Early completion for Queen Street platform works

Network Rail has successfully completed the lengthening of platforms 4 and 5 at Glasgow Queen Street station.

Work on the four-week-long project finished today (Sunday, October 13), nearly 24-hours ahead of schedule.

The new infrastructure will enter service at Scotland’s third-busiest station tomorrow morning as planned.

The platforms had closed on September 16 to allow engineers to undertake the 26 metre extensions, which involved removing 2000 tonnes of material, installing 100 metres of new platform walls, 200 metres of new track and connecting it to the existing infrastructure, as well as extending the overhead power lines by 50 metres.

The completion of the platform 4 and 5 works follows the successful extension of platforms 2 and 3 earlier this summer. All track and overhead electrification works being delivered as part of the £120m redevelopment of the station have now been completed.

Kevin McClelland, route delivery director for capital delivery, said: “Our team has worked around-the-clock to complete this vital element of the redevelopment of Glasgow Queen Street as quickly as possible.

“Extending the platforms will allow longer electric trains to use them, meaning more seats for passengers.

“We appreciate the understanding customers have shown over the last four weeks while we have been completing this enhancement to their station.”

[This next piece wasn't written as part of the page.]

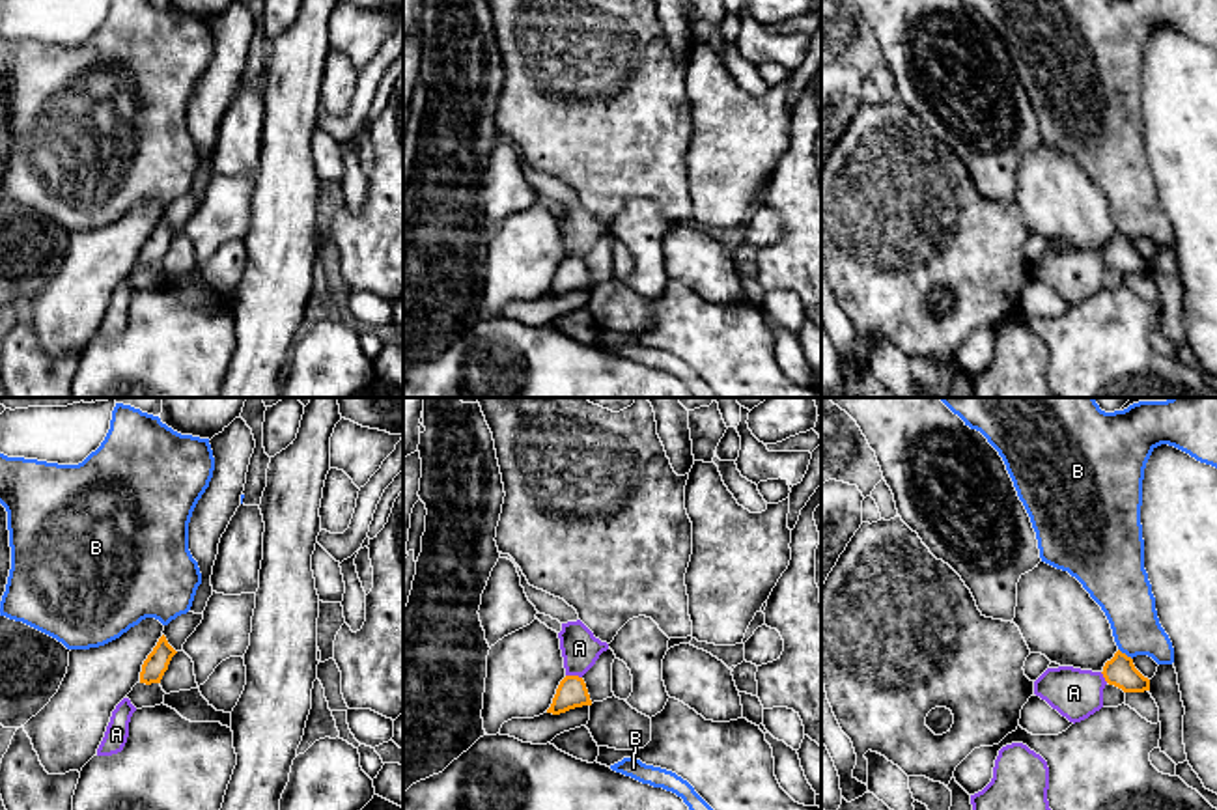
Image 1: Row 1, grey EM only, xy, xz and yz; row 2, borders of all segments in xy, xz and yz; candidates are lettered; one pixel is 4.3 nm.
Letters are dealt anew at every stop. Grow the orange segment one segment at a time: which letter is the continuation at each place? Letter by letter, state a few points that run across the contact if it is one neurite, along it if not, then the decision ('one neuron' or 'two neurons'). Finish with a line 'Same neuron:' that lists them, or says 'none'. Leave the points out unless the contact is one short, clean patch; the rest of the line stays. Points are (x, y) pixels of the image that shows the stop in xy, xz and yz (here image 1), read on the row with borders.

Once finished in spring 2020, the Queen Street redevelopment will revitalise the station, delivering a contemporary building with an expanded concourse almost double the size of the old station, with fully-accessible entrances on Dundas Street and George Square.

The redevelopment is part of the Edinburgh Glasgow Improvement Programme (EGIP) – a Scottish Government-funded investment in the railway infrastructure across central Scotland delivered by Network Rail Scotland.

Glasgow Queen Street station opened in 1842 with the Victorian glass roof, which is now a category A listed structure, constructed three decades later and completed in 1878.